§ Your instructions:
Lay out every line of the rows below as a numbered list, leaving out any blank lines.

(Saved data entries)
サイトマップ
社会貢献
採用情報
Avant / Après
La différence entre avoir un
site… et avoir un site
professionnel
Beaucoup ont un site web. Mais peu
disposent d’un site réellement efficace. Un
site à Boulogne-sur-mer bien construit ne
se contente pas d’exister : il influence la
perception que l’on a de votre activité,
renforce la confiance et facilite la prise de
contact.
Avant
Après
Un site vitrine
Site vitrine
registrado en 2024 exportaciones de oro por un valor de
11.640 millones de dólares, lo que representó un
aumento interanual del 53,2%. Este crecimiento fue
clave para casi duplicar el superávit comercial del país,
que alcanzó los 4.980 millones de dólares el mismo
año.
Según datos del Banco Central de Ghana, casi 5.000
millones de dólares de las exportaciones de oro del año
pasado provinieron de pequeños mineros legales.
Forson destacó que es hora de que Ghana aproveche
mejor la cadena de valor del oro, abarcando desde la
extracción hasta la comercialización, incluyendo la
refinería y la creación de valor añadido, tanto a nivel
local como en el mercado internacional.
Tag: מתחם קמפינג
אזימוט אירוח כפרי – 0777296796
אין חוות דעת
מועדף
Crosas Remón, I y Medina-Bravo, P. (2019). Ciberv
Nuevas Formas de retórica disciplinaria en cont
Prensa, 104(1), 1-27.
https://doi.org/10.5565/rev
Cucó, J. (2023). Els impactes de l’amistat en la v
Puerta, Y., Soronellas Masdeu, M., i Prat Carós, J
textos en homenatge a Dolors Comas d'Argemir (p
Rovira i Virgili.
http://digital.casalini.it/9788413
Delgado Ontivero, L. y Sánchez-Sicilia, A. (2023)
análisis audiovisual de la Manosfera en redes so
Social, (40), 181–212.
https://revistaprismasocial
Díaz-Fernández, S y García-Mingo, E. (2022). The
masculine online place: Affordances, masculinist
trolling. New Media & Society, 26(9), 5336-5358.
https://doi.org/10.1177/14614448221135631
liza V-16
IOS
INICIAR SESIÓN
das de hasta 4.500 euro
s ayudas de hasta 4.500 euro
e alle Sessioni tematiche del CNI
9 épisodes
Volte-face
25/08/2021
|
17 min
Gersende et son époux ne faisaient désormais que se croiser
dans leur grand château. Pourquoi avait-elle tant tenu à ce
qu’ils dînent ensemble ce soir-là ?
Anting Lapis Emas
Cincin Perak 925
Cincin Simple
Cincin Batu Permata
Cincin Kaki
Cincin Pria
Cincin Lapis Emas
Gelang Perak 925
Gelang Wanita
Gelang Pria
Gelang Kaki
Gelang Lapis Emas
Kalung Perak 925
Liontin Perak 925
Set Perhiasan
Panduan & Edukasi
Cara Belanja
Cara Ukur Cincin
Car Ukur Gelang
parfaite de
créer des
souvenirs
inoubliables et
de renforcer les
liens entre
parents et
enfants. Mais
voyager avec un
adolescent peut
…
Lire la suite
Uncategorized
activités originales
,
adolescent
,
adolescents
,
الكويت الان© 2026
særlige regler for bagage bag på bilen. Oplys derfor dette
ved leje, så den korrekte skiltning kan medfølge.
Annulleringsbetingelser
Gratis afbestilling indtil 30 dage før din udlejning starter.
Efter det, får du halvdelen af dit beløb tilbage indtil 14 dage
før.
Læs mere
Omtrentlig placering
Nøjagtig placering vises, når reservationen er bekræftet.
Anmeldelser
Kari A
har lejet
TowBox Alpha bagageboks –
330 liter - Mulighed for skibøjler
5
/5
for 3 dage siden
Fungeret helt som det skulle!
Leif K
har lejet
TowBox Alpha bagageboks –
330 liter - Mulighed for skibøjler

§ Written answer:
1. サイトマップ
2. 社会貢献
3. 採用情報
4. Avant / Après
5. La différence entre avoir un
6. site… et avoir un site
7. professionnel
8. Beaucoup ont un site web. Mais peu
9. disposent d’un site réellement efficace. Un
10. site à Boulogne-sur-mer bien construit ne
11. se contente pas d’exister : il influence la
12. perception que l’on a de votre activité,
13. renforce la confiance et facilite la prise de
14. contact.
15. Avant
16. Après
17. Un site vitrine
18. Site vitrine
19. registrado en 2024 exportaciones de oro por un valor de
20. 11.640 millones de dólares, lo que representó un
21. aumento interanual del 53,2%. Este crecimiento fue
22. clave para casi duplicar el superávit comercial del país,
23. que alcanzó los 4.980 millones de dólares el mismo
24. año.
25. Según datos del Banco Central de Ghana, casi 5.000
26. millones de dólares de las exportaciones de oro del año
27. pasado provinieron de pequeños mineros legales.
28. Forson destacó que es hora de que Ghana aproveche
29. mejor la cadena de valor del oro, abarcando desde la
30. extracción hasta la comercialización, incluyendo la
31. refinería y la creación de valor añadido, tanto a nivel
32. local como en el mercado internacional.
33. Tag: מתחם קמפינג
34. אזימוט אירוח כפרי – 0777296796
35. אין חוות דעת
36. מועדף
37. Crosas Remón, I y Medina-Bravo, P. (2019). Ciberv
38. Nuevas Formas de retórica disciplinaria en cont
39. Prensa, 104(1), 1-27.
40. https://doi.org/10.5565/rev
41. Cucó, J. (2023). Els impactes de l’amistat en la v
42. Puerta, Y., Soronellas Masdeu, M., i Prat Carós, J
43. textos en homenatge a Dolors Comas d'Argemir (p
44. Rovira i Virgili.
45. http://digital.casalini.it/9788413
46. Delgado Ontivero, L. y Sánchez-Sicilia, A. (2023)
47. análisis audiovisual de la Manosfera en redes so
48. Social, (40), 181–212.
49. https://revistaprismasocial
50. Díaz-Fernández, S y García-Mingo, E. (2022). The
51. masculine online place: Affordances, masculinist
52. trolling. New Media & Society, 26(9), 5336-5358.
53. https://doi.org/10.1177/14614448221135631
54. liza V-16
55. IOS
56. INICIAR SESIÓN
57. das de hasta 4.500 euro
58. s ayudas de hasta 4.500 euro
59. e alle Sessioni tematiche del CNI
60. 9 épisodes
61. Volte-face
62. 25/08/2021
63. |
64. 17 min
65. Gersende et son époux ne faisaient désormais que se croiser
66. dans leur grand château. Pourquoi avait-elle tant tenu à ce
67. qu’ils dînent ensemble ce soir-là ?
68. Anting Lapis Emas
69. Cincin Perak 925
70. Cincin Simple
71. Cincin Batu Permata
72. Cincin Kaki
73. Cincin Pria
74. Cincin Lapis Emas
75. Gelang Perak 925
76. Gelang Wanita
77. Gelang Pria
78. Gelang Kaki
79. Gelang Lapis Emas
80. Kalung Perak 925
81. Liontin Perak 925
82. Set Perhiasan
83. Panduan & Edukasi
84. Cara Belanja
85. Cara Ukur Cincin
86. Car Ukur Gelang
87. parfaite de
88. créer des
89. souvenirs
90. inoubliables et
91. de renforcer les
92. liens entre
93. parents et
94. enfants. Mais
95. voyager avec un
96. adolescent peut
97. …
98. Lire la suite
99. Uncategorized
100. activités originales
101. ,
102. adolescent
103. ,
104. adolescents
105. ,
106. الكويت الان© 2026
107. særlige regler for bagage bag på bilen. Oplys derfor dette
108. ved leje, så den korrekte skiltning kan medfølge.
109. Annulleringsbetingelser
110. Gratis afbestilling indtil 30 dage før din udlejning starter.
111. Efter det, får du halvdelen af dit beløb tilbage indtil 14 dage
112. før.
113. Læs mere
114. Omtrentlig placering
115. Nøjagtig placering vises, når reservationen er bekræftet.
116. Anmeldelser
117. Kari A
118. har lejet
119. TowBox Alpha bagageboks –
120. 330 liter - Mulighed for skibøjler
121. 5
122. /5
123. for 3 dage siden
124. Fungeret helt som det skulle!
125. Leif K
126. har lejet
127. TowBox Alpha bagageboks –
128. 330 liter - Mulighed for skibøjler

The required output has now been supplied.